Вы себя изнуряете такими переходами. Вступайте в агитбригаду Дома Красной Армии.

Нет, туда я не пойду, они меня звали. Я буду там сидеть только на карточке. Там я буду не артистом, а солдатом. Там я обязан делать концерт, а после концерта не кормят. Если и кормят, то отрезают талоны. А здесь я делаю одолжение, и они мне дают тарелку супа, не вырезая талона. Я экономлю.

И вдруг он перестал ко мне заходить. Я даже подумал: «Молодец, послушался моего совета, вступил в агитбригаду, в коллектив». Но нет. Он не послушался моего совета, он не вступил в коллектив. Он остался одиночкой.

Он умер...

И у него в тахте нашли, страшно сказать, двадцать банок сгущенного молока, почти столько же тушенки, мешки и пакеты с крупой, плитки шоколада, коробочки, наполненные бумажками с кубиками хлеба «на потом». Он спал на продуктах. Он умер от голода. Перед смертью он узнал, что у него острая дистрофия. Он стал пожирать продукты, но было уже поздно... и он умер, имея почти продовольственный магазин.

Что это? Кто он? Скупой рыцарь? Гобсек? Выродок? Сумасшедший? Может быть, это исключение?

Нет, это было не исключение, а закономерность. Одиночки погибали. В коллективе люди выживали.

Мои соседи учителя. Два брата, сестра и племянник. Им предложили пойти на завод или эвакуироваться. Племянник ушел на завод. Братья и сестра не пошли на завод и отказались эвакуироваться, им было жаль своих вещей... и они умерли один за другим на своих вещах. Сколько там было вещей! Сундуки!

────────

» **ЗАДАНИЯ К ТЕКСТУ**:
- 1) Перескажите кратко в виде списка абзац текста, начинающийся словами «Мои соседи учителя», сохранив его основные факты.
- 2) Определите, соответствуют ли тексту следующие утверждения; ответ на каждое («да» или «нет») подтвердите точной цитатой из текста.
(а) Человек, которому советовали вступить в агитбригаду Дома Красной Армии, последовал этому совету.
(б) В тахте у умершего нашли двадцать банок сгущенного молока.
(в) Племянник соседей-учителей эвакуировался.
- 3) Приведите дословно фрагмент текста. Начните с места, где стоят слова «Нет, это было», и остановитесь после слов «было вещей! Сундуки!».
Приведённый далее список для работы с текстом не нужен.

» **ИСХОДНЫЕ ДАННЫЕ**:

────────

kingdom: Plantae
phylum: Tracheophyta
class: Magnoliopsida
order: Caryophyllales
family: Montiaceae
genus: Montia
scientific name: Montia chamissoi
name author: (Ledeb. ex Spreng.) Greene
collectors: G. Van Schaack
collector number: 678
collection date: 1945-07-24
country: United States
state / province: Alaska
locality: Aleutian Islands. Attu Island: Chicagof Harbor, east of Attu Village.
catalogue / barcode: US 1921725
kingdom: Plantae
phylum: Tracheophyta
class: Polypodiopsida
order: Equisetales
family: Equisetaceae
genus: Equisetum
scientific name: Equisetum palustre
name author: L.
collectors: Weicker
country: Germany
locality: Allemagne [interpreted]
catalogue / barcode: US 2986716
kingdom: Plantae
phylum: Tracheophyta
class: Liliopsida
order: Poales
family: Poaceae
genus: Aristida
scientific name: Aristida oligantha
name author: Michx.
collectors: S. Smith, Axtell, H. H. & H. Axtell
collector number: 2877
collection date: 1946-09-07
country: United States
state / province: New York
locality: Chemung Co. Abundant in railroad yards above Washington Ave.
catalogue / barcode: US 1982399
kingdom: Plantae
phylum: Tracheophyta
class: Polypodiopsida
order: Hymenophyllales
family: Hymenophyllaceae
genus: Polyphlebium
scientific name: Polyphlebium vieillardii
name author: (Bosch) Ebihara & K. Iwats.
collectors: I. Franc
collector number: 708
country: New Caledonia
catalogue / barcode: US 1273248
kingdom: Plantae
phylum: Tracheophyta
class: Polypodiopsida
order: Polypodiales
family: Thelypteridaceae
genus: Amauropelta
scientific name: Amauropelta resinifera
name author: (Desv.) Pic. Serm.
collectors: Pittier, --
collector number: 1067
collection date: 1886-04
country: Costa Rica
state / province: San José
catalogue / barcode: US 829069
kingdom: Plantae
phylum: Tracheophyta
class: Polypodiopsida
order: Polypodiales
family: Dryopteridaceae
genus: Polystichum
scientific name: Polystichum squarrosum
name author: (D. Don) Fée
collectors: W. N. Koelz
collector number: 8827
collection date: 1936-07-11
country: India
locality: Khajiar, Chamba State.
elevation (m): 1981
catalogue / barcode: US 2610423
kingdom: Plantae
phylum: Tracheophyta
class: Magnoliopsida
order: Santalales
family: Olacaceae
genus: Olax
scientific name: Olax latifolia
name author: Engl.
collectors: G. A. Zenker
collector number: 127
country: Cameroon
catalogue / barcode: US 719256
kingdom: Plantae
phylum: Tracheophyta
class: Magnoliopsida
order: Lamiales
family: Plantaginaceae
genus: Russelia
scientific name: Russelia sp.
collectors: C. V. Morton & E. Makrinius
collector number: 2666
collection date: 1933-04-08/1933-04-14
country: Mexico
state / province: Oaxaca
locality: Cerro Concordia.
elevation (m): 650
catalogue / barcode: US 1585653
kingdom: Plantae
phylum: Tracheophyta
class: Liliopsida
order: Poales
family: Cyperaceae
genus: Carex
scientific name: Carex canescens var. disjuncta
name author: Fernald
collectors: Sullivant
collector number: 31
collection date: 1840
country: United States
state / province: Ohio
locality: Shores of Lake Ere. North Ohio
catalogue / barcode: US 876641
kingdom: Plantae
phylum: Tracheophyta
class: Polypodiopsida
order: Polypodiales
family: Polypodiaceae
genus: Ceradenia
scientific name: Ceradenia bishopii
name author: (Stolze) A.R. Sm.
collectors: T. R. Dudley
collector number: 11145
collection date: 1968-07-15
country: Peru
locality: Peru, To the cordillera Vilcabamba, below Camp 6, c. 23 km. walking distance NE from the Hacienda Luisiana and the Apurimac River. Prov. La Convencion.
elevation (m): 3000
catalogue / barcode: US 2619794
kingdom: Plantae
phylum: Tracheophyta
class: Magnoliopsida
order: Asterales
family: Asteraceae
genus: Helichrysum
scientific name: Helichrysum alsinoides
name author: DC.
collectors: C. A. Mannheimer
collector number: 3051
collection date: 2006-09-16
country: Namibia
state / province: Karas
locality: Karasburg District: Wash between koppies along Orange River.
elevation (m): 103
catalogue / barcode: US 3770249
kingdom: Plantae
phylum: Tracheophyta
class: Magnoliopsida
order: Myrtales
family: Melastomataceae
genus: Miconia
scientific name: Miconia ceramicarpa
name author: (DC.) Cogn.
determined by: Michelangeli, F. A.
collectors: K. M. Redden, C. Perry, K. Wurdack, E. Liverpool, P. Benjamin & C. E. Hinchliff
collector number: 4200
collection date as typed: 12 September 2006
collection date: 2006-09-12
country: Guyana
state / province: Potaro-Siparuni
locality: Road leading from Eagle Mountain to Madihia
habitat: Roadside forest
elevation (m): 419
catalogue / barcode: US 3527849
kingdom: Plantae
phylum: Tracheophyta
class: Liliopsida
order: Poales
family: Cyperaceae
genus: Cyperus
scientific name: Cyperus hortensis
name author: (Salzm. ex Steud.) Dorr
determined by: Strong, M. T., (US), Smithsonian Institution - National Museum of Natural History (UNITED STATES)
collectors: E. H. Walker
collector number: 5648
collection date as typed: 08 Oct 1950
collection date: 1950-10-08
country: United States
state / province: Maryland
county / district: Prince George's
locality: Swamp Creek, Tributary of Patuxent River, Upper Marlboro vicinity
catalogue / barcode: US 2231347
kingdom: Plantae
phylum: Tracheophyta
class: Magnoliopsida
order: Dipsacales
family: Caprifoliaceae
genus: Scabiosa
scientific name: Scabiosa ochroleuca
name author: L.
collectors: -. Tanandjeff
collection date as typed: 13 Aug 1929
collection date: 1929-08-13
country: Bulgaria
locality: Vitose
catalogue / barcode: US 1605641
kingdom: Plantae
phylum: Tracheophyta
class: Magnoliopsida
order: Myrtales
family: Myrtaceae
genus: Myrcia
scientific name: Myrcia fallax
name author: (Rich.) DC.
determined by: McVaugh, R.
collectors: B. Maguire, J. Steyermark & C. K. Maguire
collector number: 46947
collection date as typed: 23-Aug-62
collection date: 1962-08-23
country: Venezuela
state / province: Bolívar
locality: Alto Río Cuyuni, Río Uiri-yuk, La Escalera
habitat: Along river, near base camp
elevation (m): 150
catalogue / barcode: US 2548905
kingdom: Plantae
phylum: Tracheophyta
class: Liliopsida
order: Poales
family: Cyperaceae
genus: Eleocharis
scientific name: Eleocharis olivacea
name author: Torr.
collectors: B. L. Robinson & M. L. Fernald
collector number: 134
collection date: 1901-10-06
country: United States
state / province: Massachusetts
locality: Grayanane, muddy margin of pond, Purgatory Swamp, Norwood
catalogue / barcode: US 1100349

────────

» **ОТВЕТЫ И РЕШЕНИЯ**:
- 1)
- Соседи — учителя: два брата, сестра и племянник.
- Им предложили пойти на завод или эвакуироваться.
- Племянник ушел на завод.
- Братья и сестра не пошли на завод и отказались эвакуироваться, потому что им было жаль своих вещей.
- Они умерли один за другим на своих вещах, а вещей было очень много (сундуки).

- 2)
(а) Нет: «Он не послушался моего совета, он не вступил в коллектив».
(б) Да: «И у него в тахте нашли, страшно сказать, двадцать банок сгущенного молока».
(в) Нет: «Племянник ушел на завод».

- 3)
Нет, это было не исключение, а закономерность. Одиночки погибали. В коллективе люди выживали.

Мои соседи учителя. Два брата, сестра и племянник. Им предложили пойти на завод или эвакуироваться. Племянник ушел на завод. Братья и сестра не пошли на завод и отказались эвакуироваться, им было жаль своих вещей... и они умерли один за другим на своих вещах. Сколько там было вещей! Сундуки!